Before Hurricane Katrina drove nearly 200,000 people to Houston, the apartment capacity in the city was at about 85 percent. Now it's around 92 percent, an amount that Stacy Hunt with Greystar Real Estate Partners says is much more healthy for the economy.
"Katrina evacuees have certainly helped bring our occupancy up and bring our, to a certain extent our, our overall economic situation is better in the industry. Now we are expecting more jobs than that because the economy of Houston is turning around."
Right now the City of Houston is paying about $20 million per month in vouchers for the apartments. Those vouchers will expire at the end of the year and Hunt says apartment owners can anticipate a slight drop in occupancy.

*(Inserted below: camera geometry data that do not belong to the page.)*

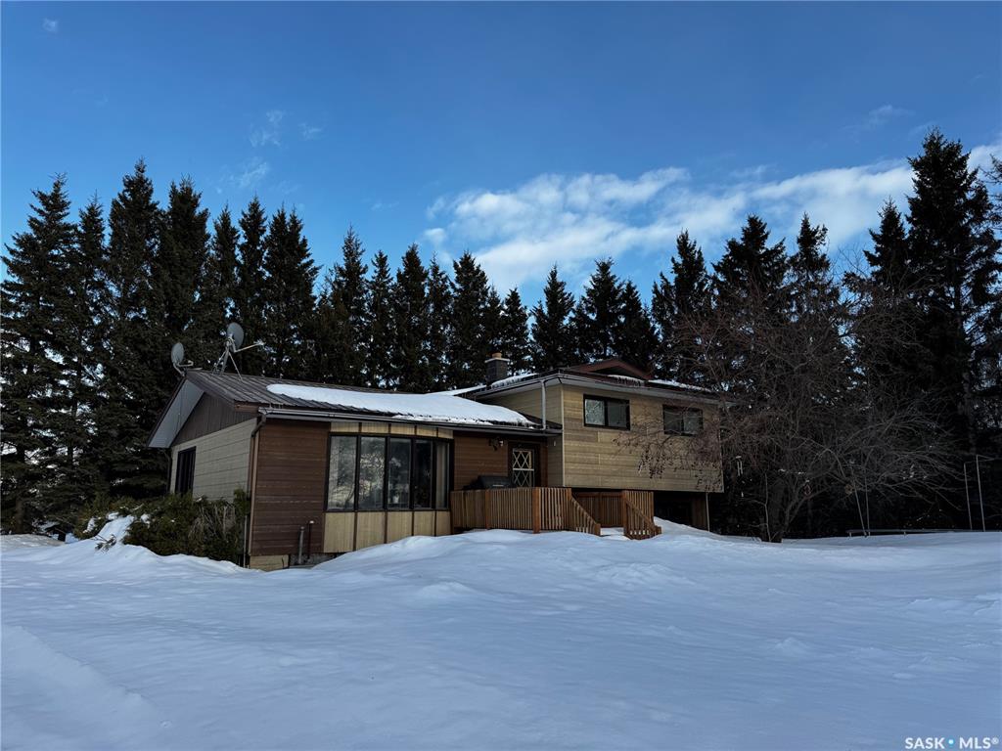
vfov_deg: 56.8
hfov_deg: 71.6
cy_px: 376
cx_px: 501
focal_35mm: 24
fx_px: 695
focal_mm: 6.76
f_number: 1.78
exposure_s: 1/2833
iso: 80
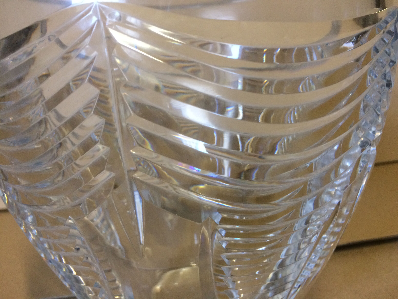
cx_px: 199
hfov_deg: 61.7
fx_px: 333
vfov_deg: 48.2
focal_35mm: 29
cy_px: 150
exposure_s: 1/33
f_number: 2.2
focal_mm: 4.15
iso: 250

"We're very hopeful that most of those people will find jobs here in Houston and a significant number will stay here as lifelong residents of Houston. However, you know, we would, we would be foolish to think that would happen. I think that probably at least a third of those people over the next nine months will, you know will drift back to either jobs in New Orleans or families in Louisiana or they will probably move from Houston."
The real question, Hunt says, is what will happen to the final third of the evacuees who may not find jobs or permanant living situations. But he says the outlook for the real estate market is still good and in keeping with the rest of the economy. Laurie Johnson Houston Public Radio News.